Count how many lines in the records below contain the string "hide", with case taken into account. Reply with the number alone.
---------------
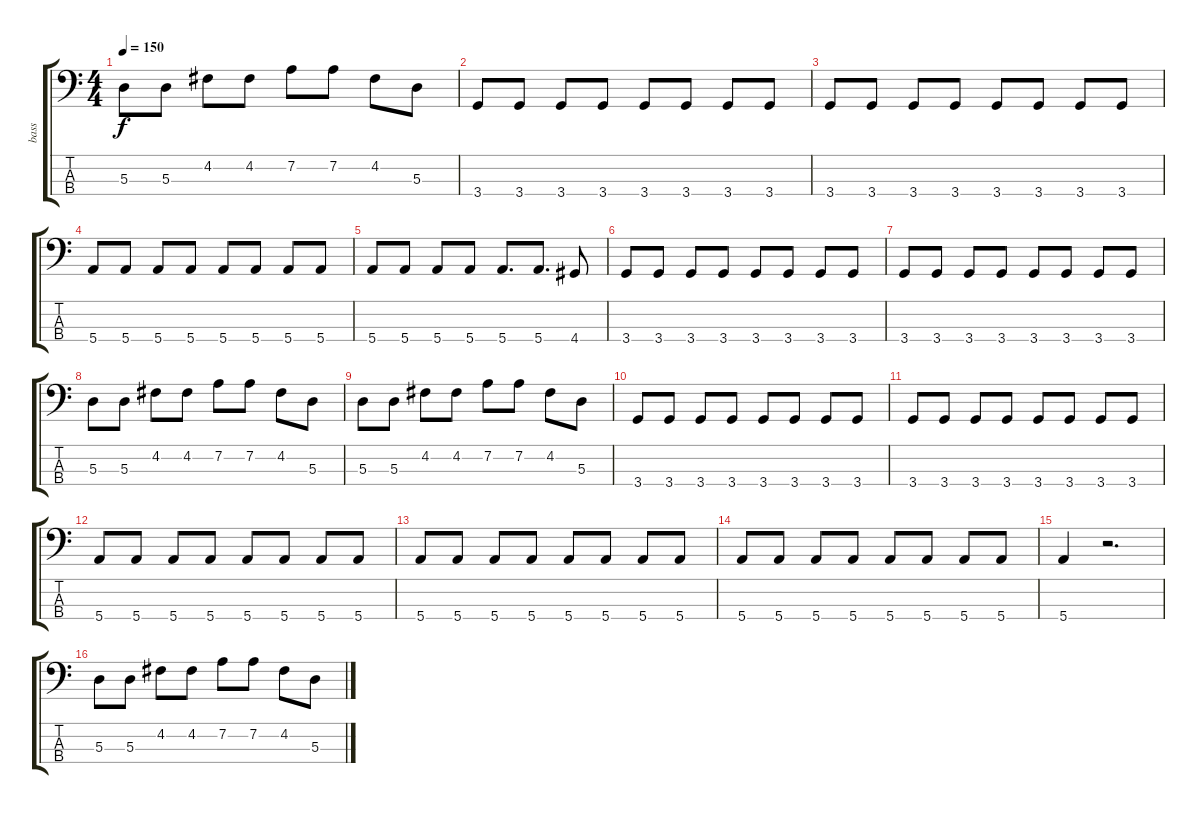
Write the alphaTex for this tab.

\track ("bass" "bass") {instrument electricbassfinger}
\staff {score tabs}
\tuning (G2 D2 A1 E1) {hide}
\ts (4 4)
\tempo 150
\clef f4
\ks c
5.3.8{dy f} 5.3.8 4.2.8 4.2.8 7.2.8 7.2.8 4.2.8 5.3.8 |
3.4.8 3.4.8 3.4.8 3.4.8 3.4.8 3.4.8 3.4.8 3.4.8 |
3.4.8 3.4.8 3.4.8 3.4.8 3.4.8 3.4.8 3.4.8 3.4.8 |
5.4.8 5.4.8 5.4.8 5.4.8 5.4.8 5.4.8 5.4.8 5.4.8 |
5.4.8 5.4.8 5.4.8 5.4.8 5.4.8{d} 5.4.8{d} 4.4.8 |
3.4.8 3.4.8 3.4.8 3.4.8 3.4.8 3.4.8 3.4.8 3.4.8 |
3.4.8 3.4.8 3.4.8 3.4.8 3.4.8 3.4.8 3.4.8 3.4.8 |
5.3.8 5.3.8 4.2.8 4.2.8 7.2.8 7.2.8 4.2.8 5.3.8 |
5.3.8 5.3.8 4.2.8 4.2.8 7.2.8 7.2.8 4.2.8 5.3.8 |
3.4.8 3.4.8 3.4.8 3.4.8 3.4.8 3.4.8 3.4.8 3.4.8 |
3.4.8 3.4.8 3.4.8 3.4.8 3.4.8 3.4.8 3.4.8 3.4.8 |
5.4.8 5.4.8 5.4.8 5.4.8 5.4.8 5.4.8 5.4.8 5.4.8 |
5.4.8 5.4.8 5.4.8 5.4.8 5.4.8 5.4.8 5.4.8 5.4.8 |
5.4.8 5.4.8 5.4.8 5.4.8 5.4.8 5.4.8 5.4.8 5.4.8 |
5.4.4 r.2{d} |
5.3.8 5.3.8 4.2.8 4.2.8 7.2.8 7.2.8 4.2.8 5.3.8
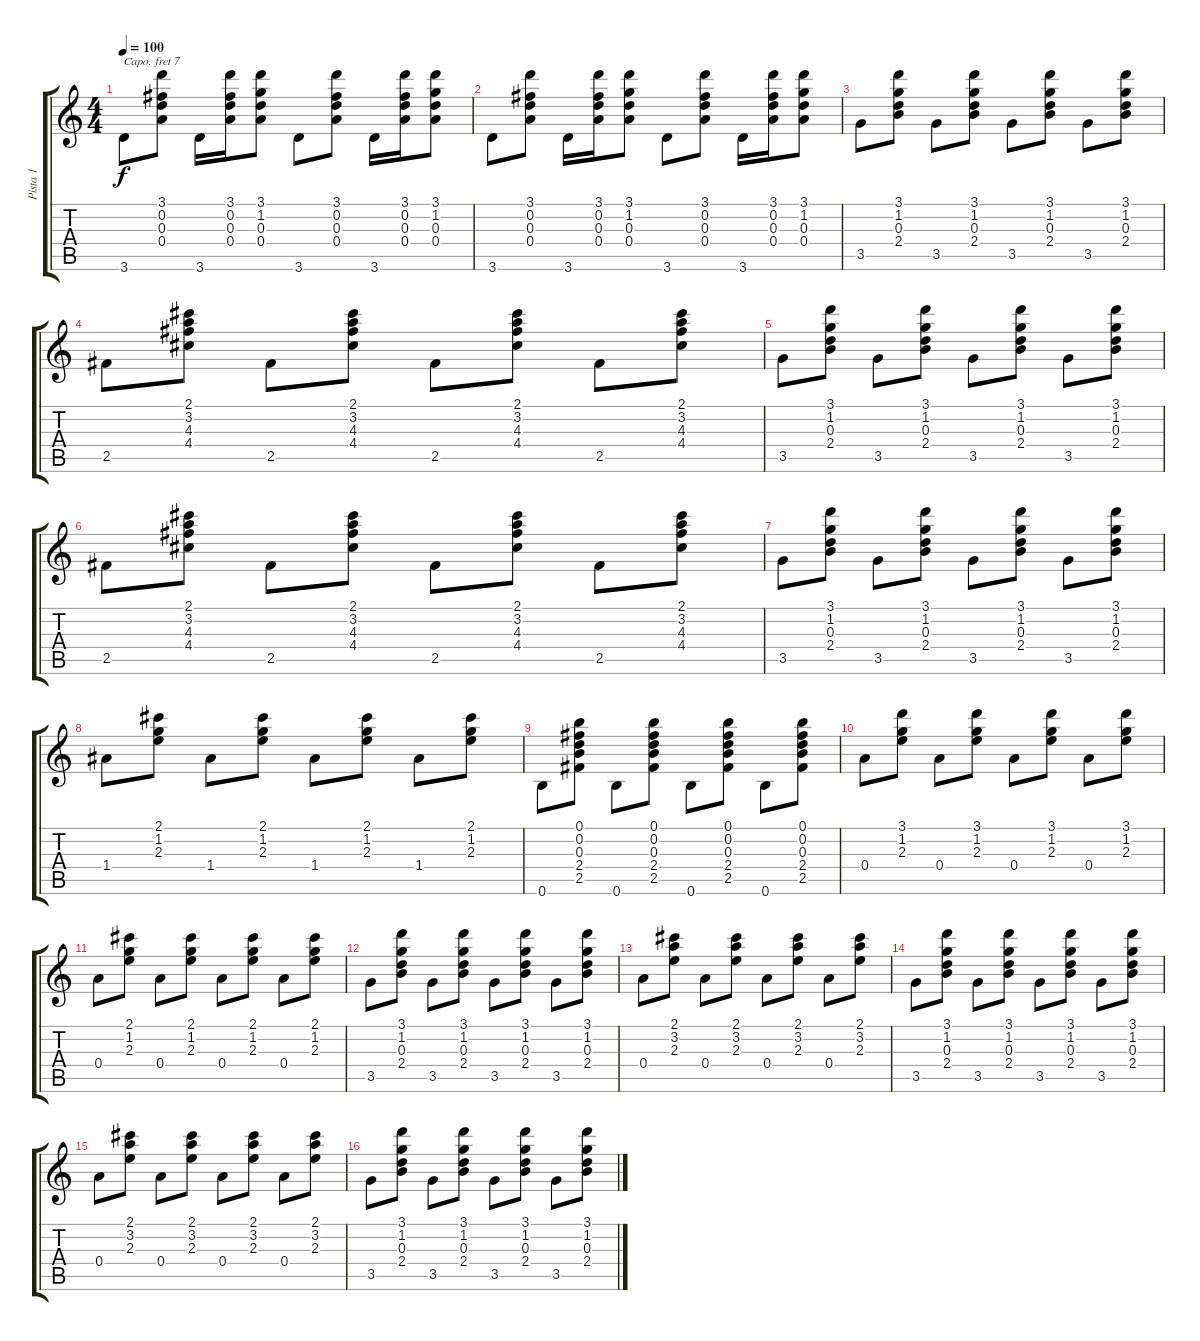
\track ("Pista 1" "Pista 1") {instrument acousticguitarsteel}
\staff {score tabs}
\capo 7
\tuning (E4 B3 G3 D3 A2 E2) {hide}
\ts (4 4)
\tempo 100
\clef g2
\ks c
3.6.8{dy f} (3.1 0.2 0.3 0.4).8 3.6.16 (3.1 0.2 0.3 0.4).16 (3.1 1.2 0.3 0.4).8 3.6.8 (3.1 0.2 0.3 0.4).8 3.6.16 (3.1 0.2 0.3 0.4).16 (3.1 1.2 0.3 0.4).8 |
3.6.8 (3.1 0.2 0.3 0.4).8 3.6.16 (3.1 0.2 0.3 0.4).16 (3.1 1.2 0.3 0.4).8 3.6.8 (3.1 0.2 0.3 0.4).8 3.6.16 (3.1 0.2 0.3 0.4).16 (3.1 1.2 0.3 0.4).8 |
3.5.8 (3.1 1.2 0.3 2.4).8 3.5.8 (3.1 1.2 0.3 2.4).8 3.5.8 (3.1 1.2 0.3 2.4).8 3.5.8 (3.1 1.2 0.3 2.4).8 |
2.5.8 (2.1 3.2 4.3 4.4).8 2.5.8 (2.1 3.2 4.3 4.4).8 2.5.8 (2.1 3.2 4.3 4.4).8 2.5.8 (2.1 3.2 4.3 4.4).8 |
3.5.8 (3.1 1.2 0.3 2.4).8 3.5.8 (3.1 1.2 0.3 2.4).8 3.5.8 (3.1 1.2 0.3 2.4).8 3.5.8 (3.1 1.2 0.3 2.4).8 |
2.5.8 (2.1 3.2 4.3 4.4).8 2.5.8 (2.1 3.2 4.3 4.4).8 2.5.8 (2.1 3.2 4.3 4.4).8 2.5.8 (2.1 3.2 4.3 4.4).8 |
3.5.8 (3.1 1.2 0.3 2.4).8 3.5.8 (3.1 1.2 0.3 2.4).8 3.5.8 (3.1 1.2 0.3 2.4).8 3.5.8 (3.1 1.2 0.3 2.4).8 |
1.4.8 (2.1 1.2 2.3).8 1.4.8 (2.1 1.2 2.3).8 1.4.8 (2.1 1.2 2.3).8 1.4.8 (2.1 1.2 2.3).8 |
0.6.8 (0.1 0.2 0.3 2.4 2.5).8 0.6.8 (0.1 0.2 0.3 2.4 2.5).8 0.6.8 (0.1 0.2 0.3 2.4 2.5).8 0.6.8 (0.1 0.2 0.3 2.4 2.5).8 |
0.4.8 (3.1 1.2 2.3).8 0.4.8 (3.1 1.2 2.3).8 0.4.8 (3.1 1.2 2.3).8 0.4.8 (3.1 1.2 2.3).8 |
0.4.8 (2.1 1.2 2.3).8 0.4.8 (2.1 1.2 2.3).8 0.4.8 (2.1 1.2 2.3).8 0.4.8 (2.1 1.2 2.3).8 |
3.5.8 (3.1 1.2 0.3 2.4).8 3.5.8 (3.1 1.2 0.3 2.4).8 3.5.8 (3.1 1.2 0.3 2.4).8 3.5.8 (3.1 1.2 0.3 2.4).8 |
0.4.8 (2.1 3.2 2.3).8 0.4.8 (2.1 3.2 2.3).8 0.4.8 (2.1 3.2 2.3).8 0.4.8 (2.1 3.2 2.3).8 |
3.5.8 (3.1 1.2 0.3 2.4).8 3.5.8 (3.1 1.2 0.3 2.4).8 3.5.8 (3.1 1.2 0.3 2.4).8 3.5.8 (3.1 1.2 0.3 2.4).8 |
0.4.8 (2.1 3.2 2.3).8 0.4.8 (2.1 3.2 2.3).8 0.4.8 (2.1 3.2 2.3).8 0.4.8 (2.1 3.2 2.3).8 |
3.5.8 (3.1 1.2 0.3 2.4).8 3.5.8 (3.1 1.2 0.3 2.4).8 3.5.8 (3.1 1.2 0.3 2.4).8 3.5.8 (3.1 1.2 0.3 2.4).8
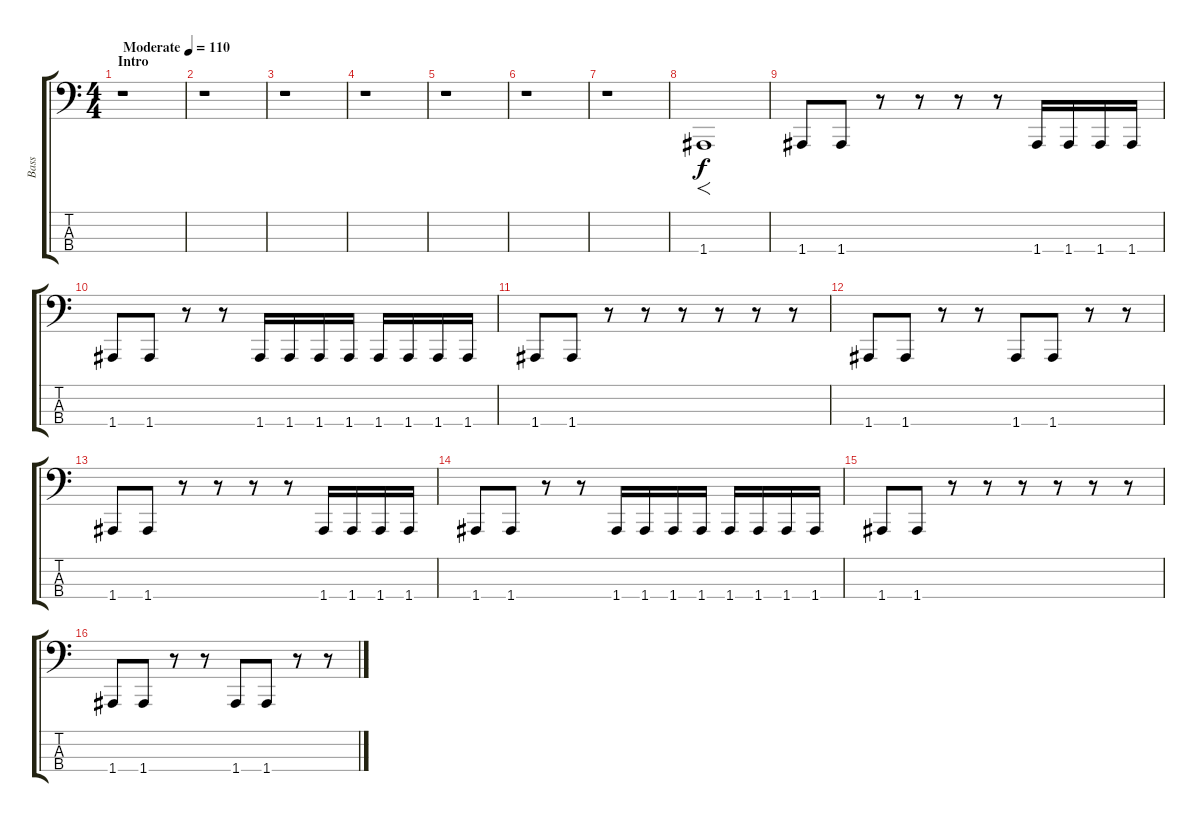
---------------
#### TASK RESPONSE
2